▶

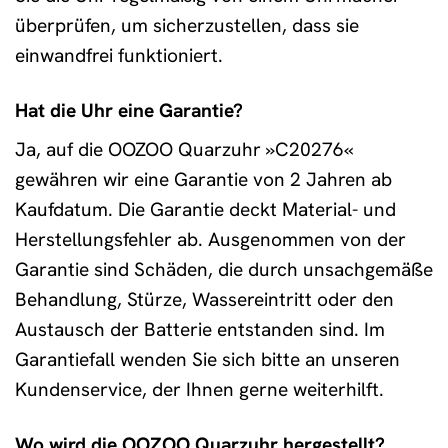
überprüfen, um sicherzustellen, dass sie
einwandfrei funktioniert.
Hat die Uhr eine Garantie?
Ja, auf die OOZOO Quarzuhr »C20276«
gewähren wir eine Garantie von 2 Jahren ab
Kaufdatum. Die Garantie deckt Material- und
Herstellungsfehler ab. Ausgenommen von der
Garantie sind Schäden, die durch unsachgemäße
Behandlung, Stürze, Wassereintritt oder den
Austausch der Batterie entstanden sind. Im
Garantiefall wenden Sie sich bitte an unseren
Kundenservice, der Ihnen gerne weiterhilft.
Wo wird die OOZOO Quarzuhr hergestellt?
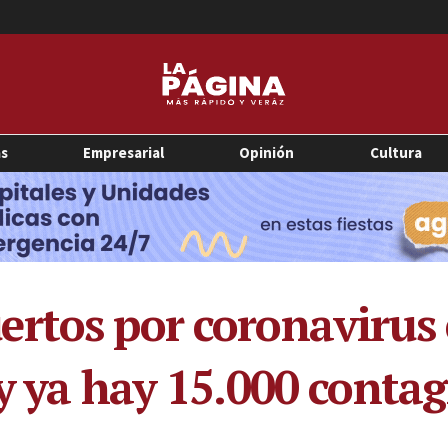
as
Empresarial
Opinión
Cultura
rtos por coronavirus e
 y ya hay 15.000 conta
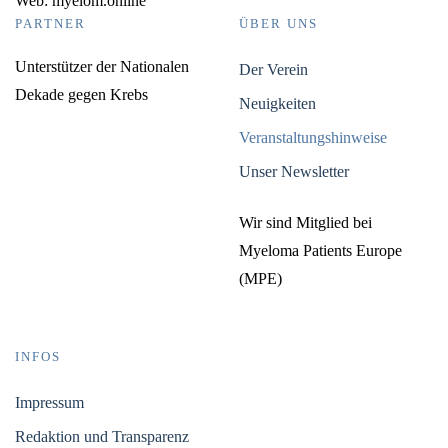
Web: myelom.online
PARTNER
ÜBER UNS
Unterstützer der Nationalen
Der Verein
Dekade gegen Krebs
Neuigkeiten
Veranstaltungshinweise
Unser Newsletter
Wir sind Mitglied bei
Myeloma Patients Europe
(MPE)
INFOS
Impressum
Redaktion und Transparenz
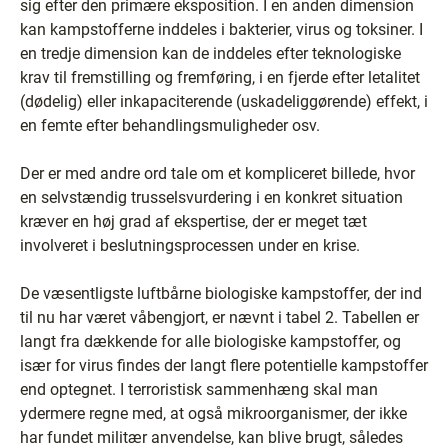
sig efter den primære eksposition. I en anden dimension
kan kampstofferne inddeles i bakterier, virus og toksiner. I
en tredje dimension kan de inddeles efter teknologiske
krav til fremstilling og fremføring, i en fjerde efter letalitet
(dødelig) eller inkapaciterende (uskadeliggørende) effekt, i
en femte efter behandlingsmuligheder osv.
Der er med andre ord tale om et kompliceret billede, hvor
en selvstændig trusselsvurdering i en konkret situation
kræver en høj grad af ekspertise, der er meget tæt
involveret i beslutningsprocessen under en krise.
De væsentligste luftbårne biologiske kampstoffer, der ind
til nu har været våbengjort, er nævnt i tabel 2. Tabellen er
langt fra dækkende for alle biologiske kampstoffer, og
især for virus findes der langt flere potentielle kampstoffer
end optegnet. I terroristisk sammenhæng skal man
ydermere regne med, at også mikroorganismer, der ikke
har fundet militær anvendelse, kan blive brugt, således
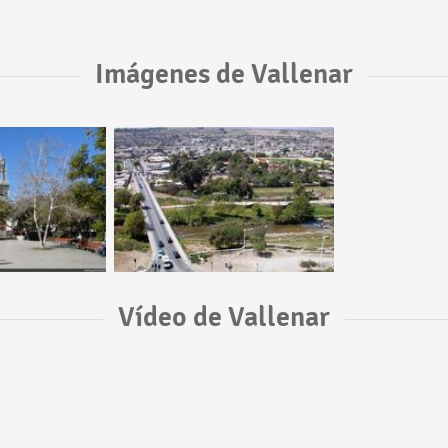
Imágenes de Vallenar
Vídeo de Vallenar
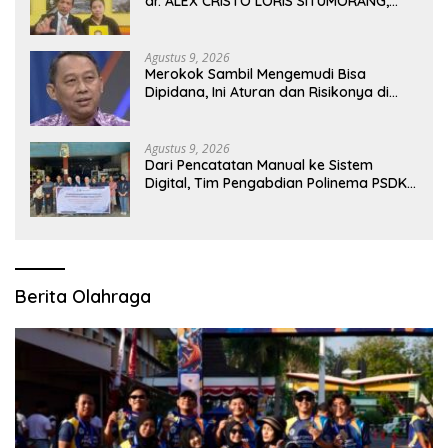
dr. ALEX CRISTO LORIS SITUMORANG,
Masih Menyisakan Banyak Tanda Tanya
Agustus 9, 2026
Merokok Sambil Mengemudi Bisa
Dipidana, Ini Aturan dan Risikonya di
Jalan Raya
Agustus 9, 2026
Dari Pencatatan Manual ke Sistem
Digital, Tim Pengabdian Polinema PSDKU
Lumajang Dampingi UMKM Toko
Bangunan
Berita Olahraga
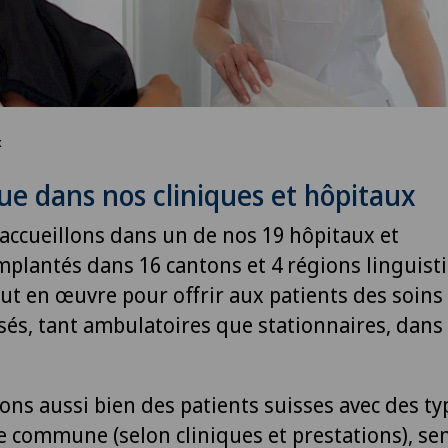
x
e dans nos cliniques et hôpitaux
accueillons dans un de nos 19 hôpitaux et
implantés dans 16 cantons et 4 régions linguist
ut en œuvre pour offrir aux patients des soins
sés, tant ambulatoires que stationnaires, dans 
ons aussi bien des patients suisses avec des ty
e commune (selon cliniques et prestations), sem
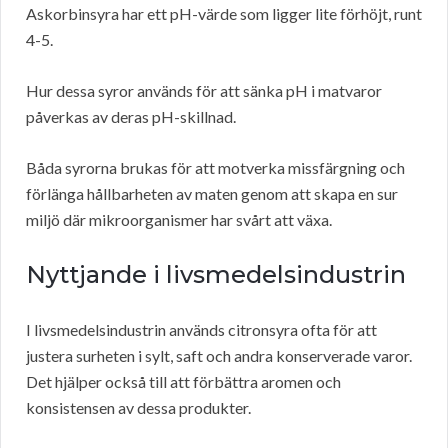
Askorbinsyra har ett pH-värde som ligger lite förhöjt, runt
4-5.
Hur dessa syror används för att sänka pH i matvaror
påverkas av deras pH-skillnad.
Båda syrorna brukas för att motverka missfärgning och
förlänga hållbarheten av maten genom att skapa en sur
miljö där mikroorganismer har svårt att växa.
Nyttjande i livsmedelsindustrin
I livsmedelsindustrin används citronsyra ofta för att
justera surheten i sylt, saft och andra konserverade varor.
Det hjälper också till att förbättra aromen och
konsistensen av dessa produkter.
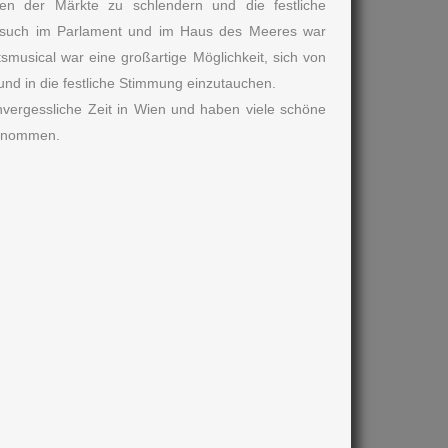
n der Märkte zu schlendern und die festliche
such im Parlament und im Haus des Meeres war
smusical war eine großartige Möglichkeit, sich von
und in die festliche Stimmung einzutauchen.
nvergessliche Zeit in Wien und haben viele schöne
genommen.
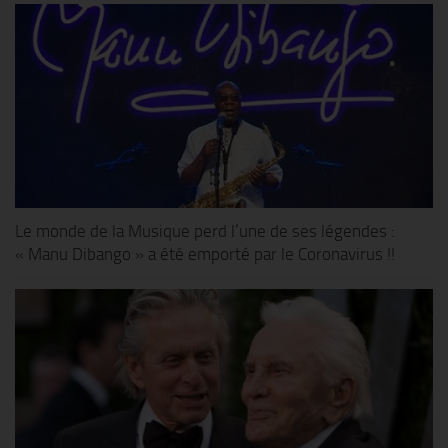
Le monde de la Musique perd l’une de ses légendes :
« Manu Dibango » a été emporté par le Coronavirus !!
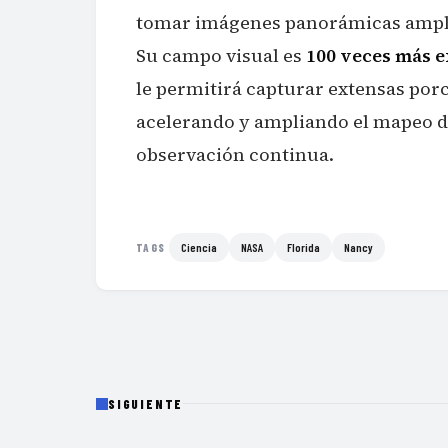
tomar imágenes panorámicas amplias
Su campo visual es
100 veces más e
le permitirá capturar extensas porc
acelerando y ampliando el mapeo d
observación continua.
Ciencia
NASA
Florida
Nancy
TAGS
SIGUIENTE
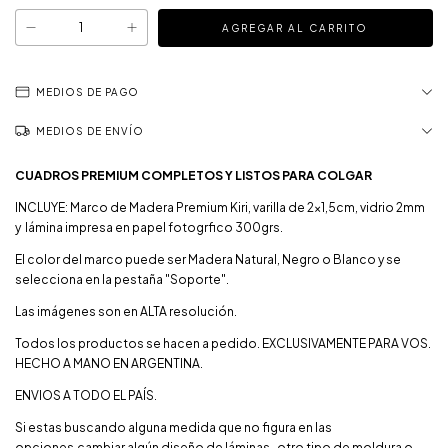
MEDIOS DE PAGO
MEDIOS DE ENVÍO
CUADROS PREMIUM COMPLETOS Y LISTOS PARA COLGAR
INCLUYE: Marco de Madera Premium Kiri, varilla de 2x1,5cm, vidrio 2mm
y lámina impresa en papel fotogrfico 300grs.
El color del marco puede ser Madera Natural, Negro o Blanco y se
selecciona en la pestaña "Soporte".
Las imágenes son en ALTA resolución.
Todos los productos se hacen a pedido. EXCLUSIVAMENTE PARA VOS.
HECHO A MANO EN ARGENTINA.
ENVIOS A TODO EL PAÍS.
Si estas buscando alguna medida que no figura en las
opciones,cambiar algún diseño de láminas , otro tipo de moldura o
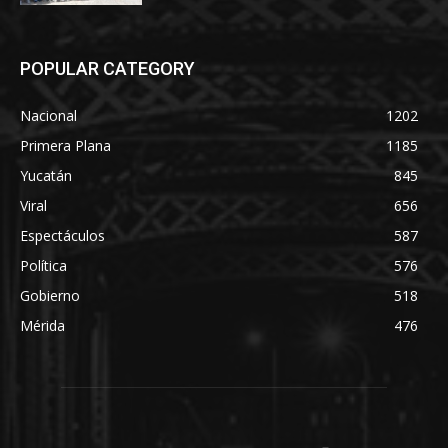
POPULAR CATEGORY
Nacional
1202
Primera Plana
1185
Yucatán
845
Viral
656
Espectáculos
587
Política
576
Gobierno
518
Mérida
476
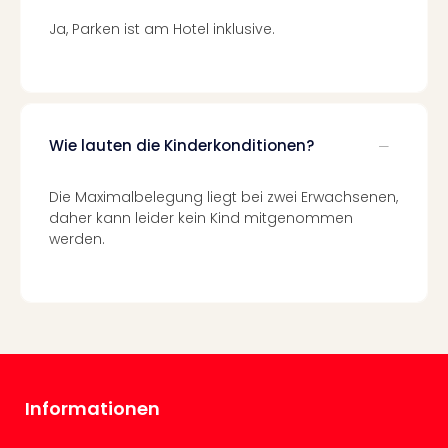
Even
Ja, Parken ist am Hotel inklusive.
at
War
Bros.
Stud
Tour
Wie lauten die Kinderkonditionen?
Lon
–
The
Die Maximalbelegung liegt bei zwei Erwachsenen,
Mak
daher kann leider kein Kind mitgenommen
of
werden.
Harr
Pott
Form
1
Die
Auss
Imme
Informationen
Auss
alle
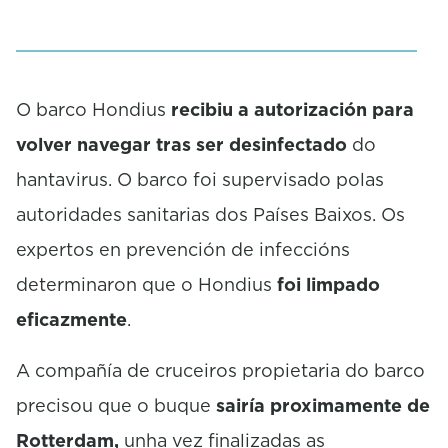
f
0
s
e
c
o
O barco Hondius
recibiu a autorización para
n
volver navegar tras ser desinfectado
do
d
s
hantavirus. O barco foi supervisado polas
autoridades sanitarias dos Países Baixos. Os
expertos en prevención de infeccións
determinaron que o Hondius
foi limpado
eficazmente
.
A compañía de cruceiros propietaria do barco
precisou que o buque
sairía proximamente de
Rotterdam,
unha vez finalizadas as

◀

--- Instructions for the task ---
Wherever "Hondius" occurs in the entries above, copy the line it sits on.

--- Answer section ---
O barco Hondius
determinaron que o Hondius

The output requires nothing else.